節選文本 -

+===+

2007年左右,熊千飛來到了義烏,跟着工程隊學習手藝。熊桂桂告訴記者,熊千飛從事的是外牆立面工程,需要高空作業,風險高、收入也高。

初來義烏時,熊千飛每隔一陣兒會來吳芳草處喫飯。在飯桌上,吳芳草發現兒子和凌祖青不對付:凌祖青喝了酒以後喜歡說教,他要求熊千飛爲人狠一點,多出去賺錢。但十八九歲的熊千飛對於這個將母親從身邊帶走的男人並不買賬。有一次,他頂撞說,我不是你生的,輪得到你管?這句話激怒了凌祖青,他一巴掌掄過去,熊千飛的口鼻被打出血來。

2009年,熊千飛同一個貴州女孩結婚,次年誕下一子。吳芳草說,她幫着帶孩子。一家五口人就開始生活在了一起。

+===+

任務說明 -
請將上面那段寫熊千飛的節選文字中，從“2007年左右,熊千飛來到了”到“家五口人就開始生活在了一起。”這一段一字不改地照錄下來。

(相對位姿估計數據)
+===+

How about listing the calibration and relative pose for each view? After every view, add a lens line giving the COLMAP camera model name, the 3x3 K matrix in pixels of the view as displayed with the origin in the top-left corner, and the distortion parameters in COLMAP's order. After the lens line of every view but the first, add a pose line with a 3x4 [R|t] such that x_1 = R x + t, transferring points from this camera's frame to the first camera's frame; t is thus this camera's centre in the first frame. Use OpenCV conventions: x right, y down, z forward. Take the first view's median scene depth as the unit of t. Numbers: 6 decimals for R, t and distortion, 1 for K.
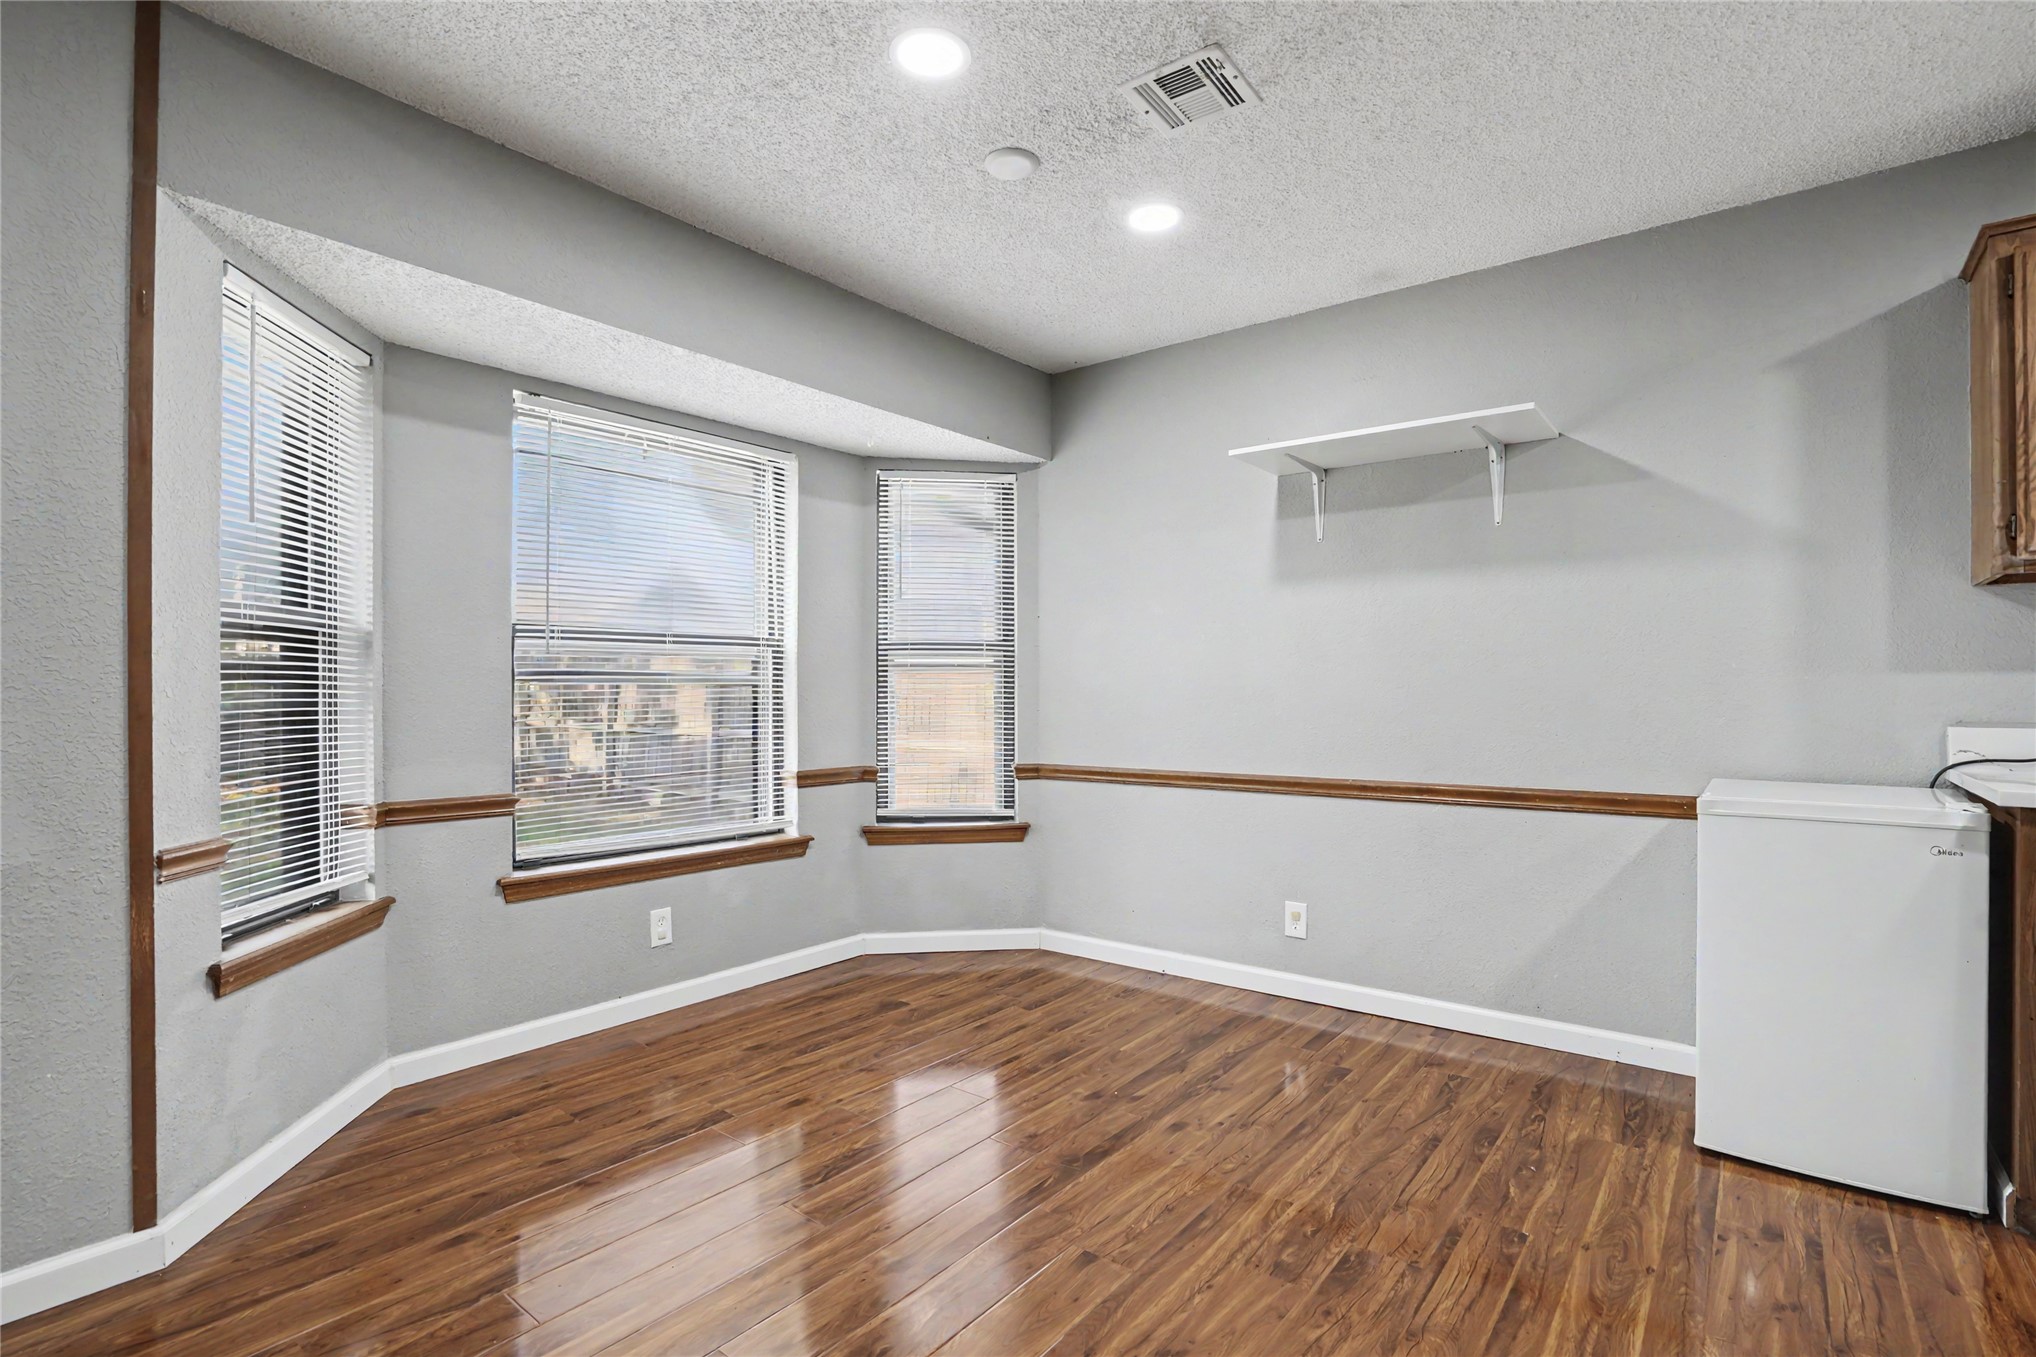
lens RADIAL K [[979.5, 0, 1021.4], [0, 979.5, 692.9], [0, 0, 1]] dist [-0.055976, 0.021756]
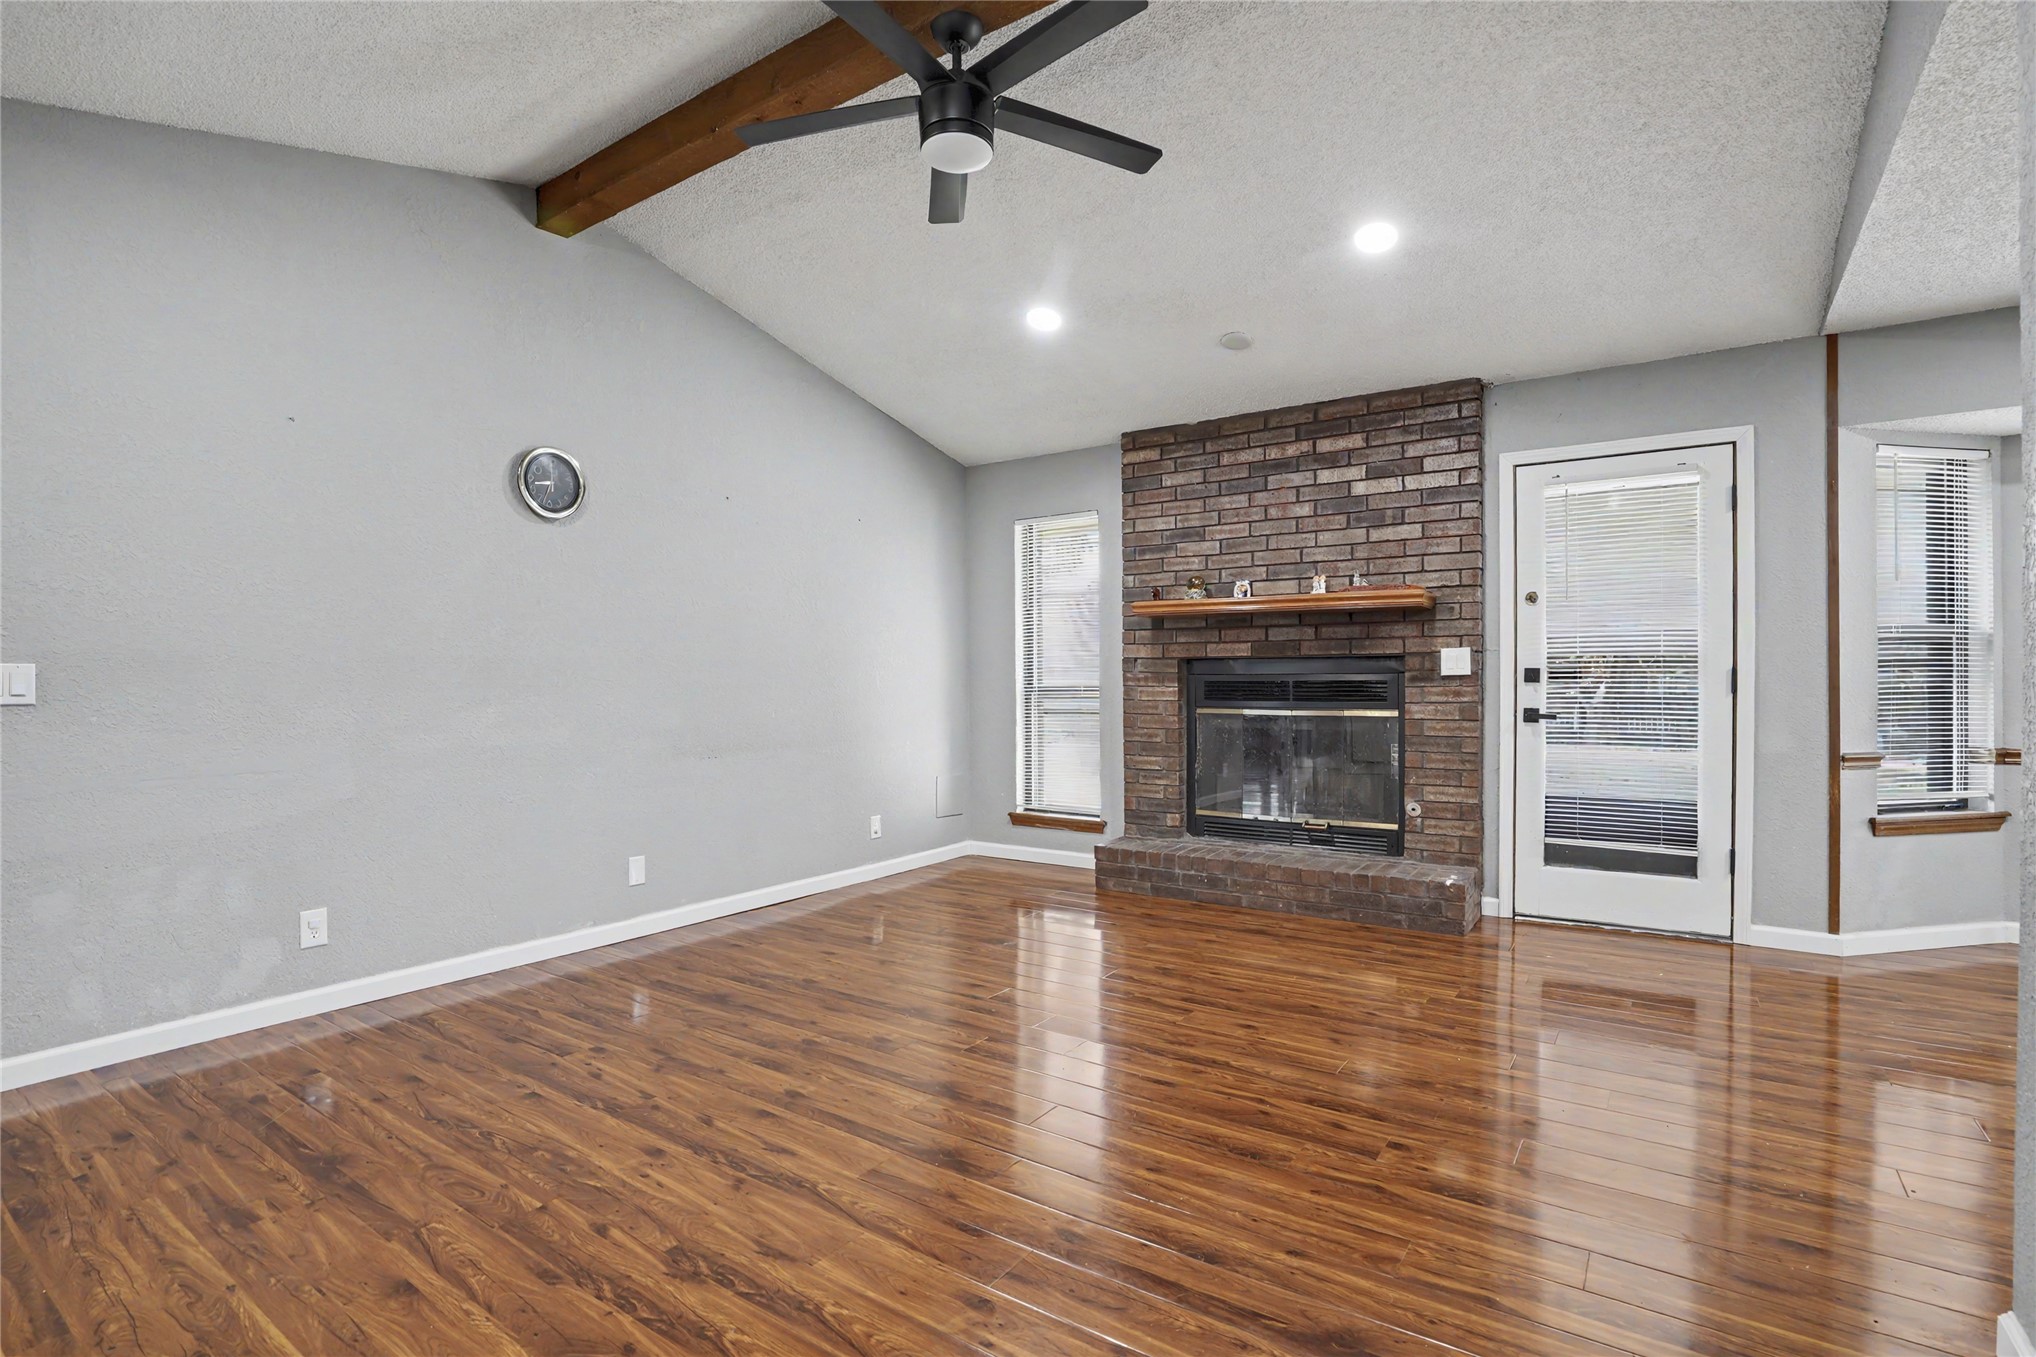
lens RADIAL K [[979.5, 0, 1009.0], [0, 979.5, 695.2], [0, 0, 1]] dist [-0.055976, 0.021756]
pose [[0.052347, 0.012858, -0.998546, 0.562392], [0.009555, 0.999865, 0.013376, -0.001654], [0.998583, -0.010241, 0.052217, -0.483827]]
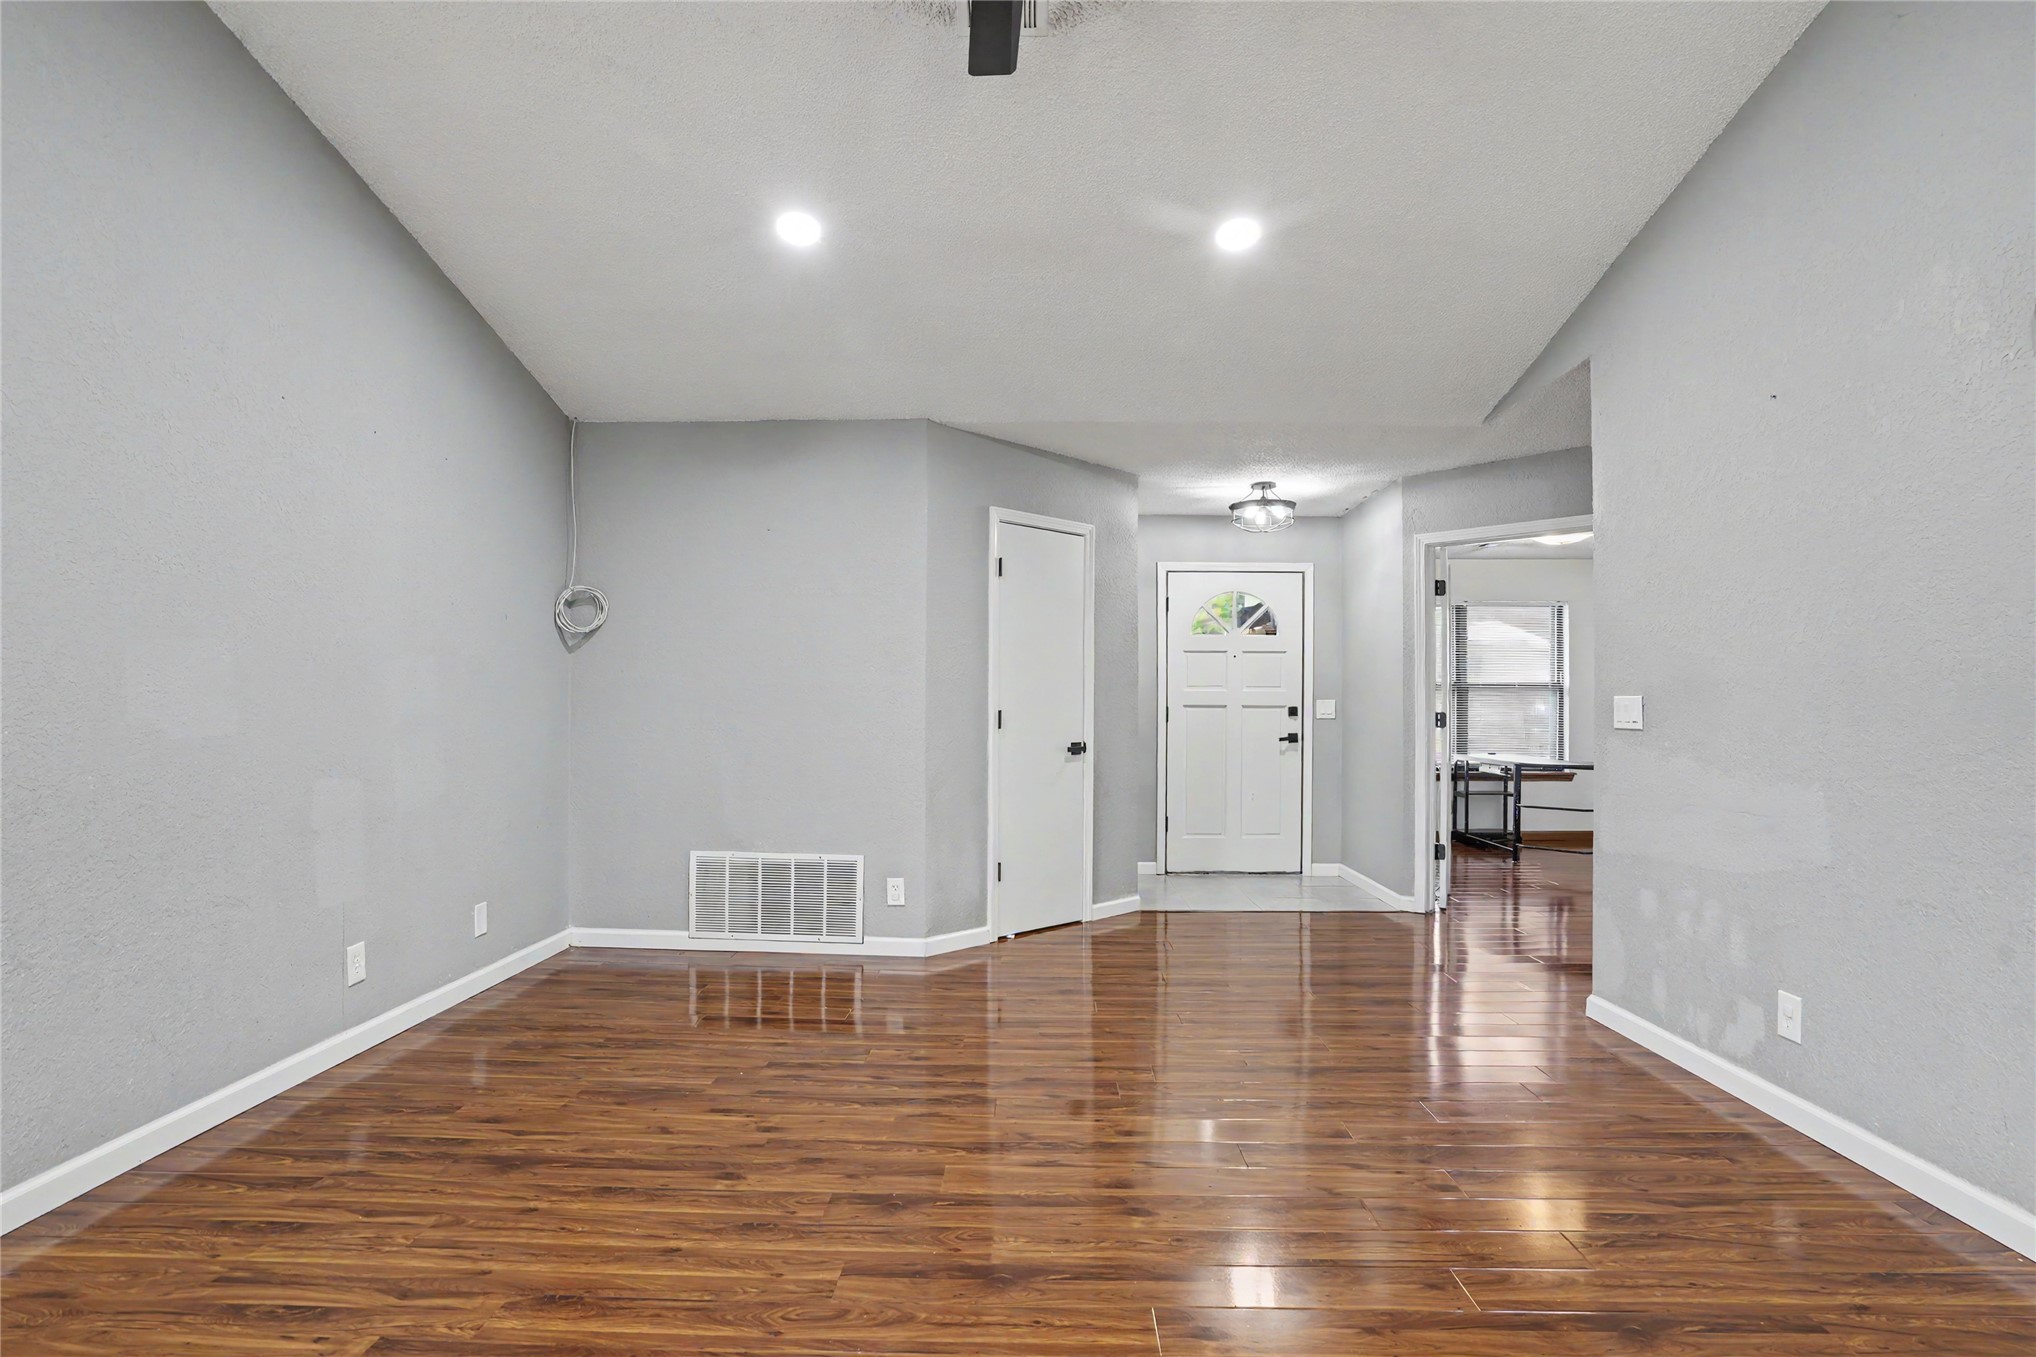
lens RADIAL K [[979.5, 0, 1002.3], [0, 979.5, 736.9], [0, 0, 1]] dist [-0.055976, 0.021756]
pose [[-0.593854, -0.016922, 0.804395, -0.679977], [-0.004385, 0.999832, 0.017796, 0.002804], [-0.804561, 0.007041, -0.593828, -0.167718]]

+===+

參考答案 -
2007年左右,熊千飛來到了義烏,跟着工程隊學習手藝。熊桂桂告訴記者,熊千飛從事的是外牆立面工程,需要高空作業,風險高、收入也高。

初來義烏時,熊千飛每隔一陣兒會來吳芳草處喫飯。在飯桌上,吳芳草發現兒子和凌祖青不對付:凌祖青喝了酒以後喜歡說教,他要求熊千飛爲人狠一點,多出去賺錢。但十八九歲的熊千飛對於這個將母親從身邊帶走的男人並不買賬。有一次,他頂撞說,我不是你生的,輪得到你管?這句話激怒了凌祖青,他一巴掌掄過去,熊千飛的口鼻被打出血來。

2009年,熊千飛同一個貴州女孩結婚,次年誕下一子。吳芳草說,她幫着帶孩子。一家五口人就開始生活在了一起。